Secondly, 100KB is far too much to be allocating on the stack imho. It should work on a modern machine, but it's not a very good idea. Also, I don't see why string and pattern are arrays instead of simple char*'s.

Personally, I'd prefer to use something more powerful like PCRE (or GRegex if I were already using GLib, which uses a bundled PCRE).

huangyingw
May 23rd, 2009, 07:00 AM
I have never used the posix regex api, but from looking at man 3 regex, it looks like the problem is that you're passing 0 for nmatch, which is supposed to be the size of the pmatch array.

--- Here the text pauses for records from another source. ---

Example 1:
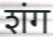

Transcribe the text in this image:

शंग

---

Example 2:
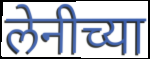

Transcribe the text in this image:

लेनीच्या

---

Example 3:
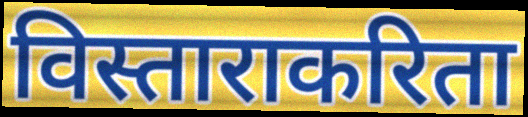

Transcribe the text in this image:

विस्ताराकरिता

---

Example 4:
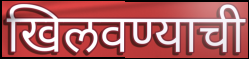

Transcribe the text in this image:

खिलवण्याची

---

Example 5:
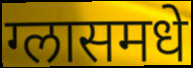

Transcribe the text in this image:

ग्लासमधे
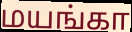
மயங்கா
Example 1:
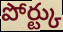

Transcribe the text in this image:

పోర్ట్కు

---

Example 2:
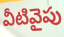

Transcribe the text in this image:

వీటివైపు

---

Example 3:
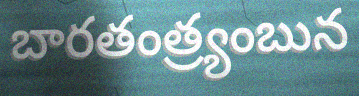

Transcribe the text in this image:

బారతంత్ర్యంబున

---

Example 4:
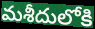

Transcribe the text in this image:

మశీదులోకి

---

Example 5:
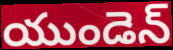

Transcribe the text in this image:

యుండెన్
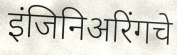
इंजिनिअरिंगचे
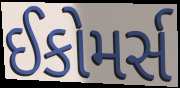
ઈકોમર્સ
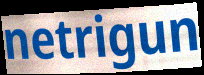
netrigun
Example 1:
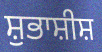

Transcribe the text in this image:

ਸ਼ੁਭਾਸ਼ੀਸ਼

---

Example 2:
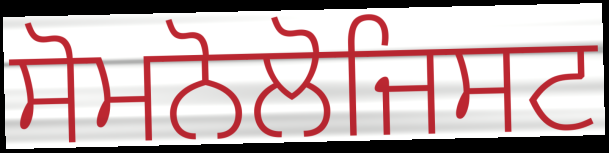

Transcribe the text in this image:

ਸੋਮਨੋਲੋਜਿਸਟ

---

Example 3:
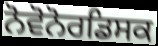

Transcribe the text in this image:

ਨੋਵੋਨੋਰਡਿਸਕ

Secondly, 100KB is far too much to be allocating on the stack imho. It should work on a modern machine, but it's not a very good idea. Also, I don't see why string and pattern are arrays instead of simple char*'s.

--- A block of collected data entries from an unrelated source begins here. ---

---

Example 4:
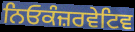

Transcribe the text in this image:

ਨਿਓਕੰਜ਼ਰਵੇਟਿਵ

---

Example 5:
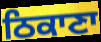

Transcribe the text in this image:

ਠਿਕਾਣਾ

Personally, I'd prefer to use something more powerful like PCRE (or GRegex if I were already using GLib, which uses a bundled PCRE).
Great, thank you.
BTW, I am interested in what you say


man 3 regex

My output of this command is:


No manual entry for regex in section 3

What is the problem? I think I am in an urgent need of such a man guide when programming with linux c.

crdlb
May 23rd, 2009, 07:16 AM
Install the manpages-dev package

huangyingw
May 23rd, 2009, 07:35 AM
Install the manpages-dev package
Thanks.

rich1939
May 23rd, 2009, 11:11 PM
Hello, my code is as bellow. I think my string "fafas.svn" should match my pattern ".(svn|cvs)$".

This isn't specific to your problem, but I use the following in my C programs to handle regular expression matches:



zcPat = g_regex_new("^[0-9]{5}$|^[0-9]{5}-[0-9]{4}$", 0, 0, NULL);


That above code creates a pattern and then the code in my program to use it to validate the zipcode in a particular field in a form entry is as follows:



gboolean vzc(gchar *value, gboolean optional) // validate zipcode
{
if (!g_regex_match(zcPat, value, 0, NULL) && !optional)
{
return FALSE;
}
return TRUE;
}


In some cases, the zipcode is optional, so I pass it TRUE to avoid the match.

After you're finished using the regular expression, you need to unref it, as follows:



g_regex_unref(zcPat);


This approach seems a lot simpler to me.

huangyingw
May 24th, 2009, 11:39 AM
This isn't specific to your problem, but I use the following in my C programs to handle regular expression matches:



zcPat = g_regex_new("^[0-9]{5}$|^[0-9]{5}-[0-9]{4}$", 0, 0, NULL);


That above code creates a pattern and then the code in my program to use it to validate the zipcode in a particular field in a form entry is as follows:



gboolean vzc(gchar *value, gboolean optional) // validate zipcode
{
if (!g_regex_match(zcPat, value, 0, NULL) && !optional)
{
return FALSE;
}
return TRUE;
}


In some cases, the zipcode is optional, so I pass it TRUE to avoid the match.

After you're finished using the regular expression, you need to unref it, as follows:



g_regex_unref(zcPat);


This approach seems a lot simpler to me.
Yes, thanks, I will also try the method you mention.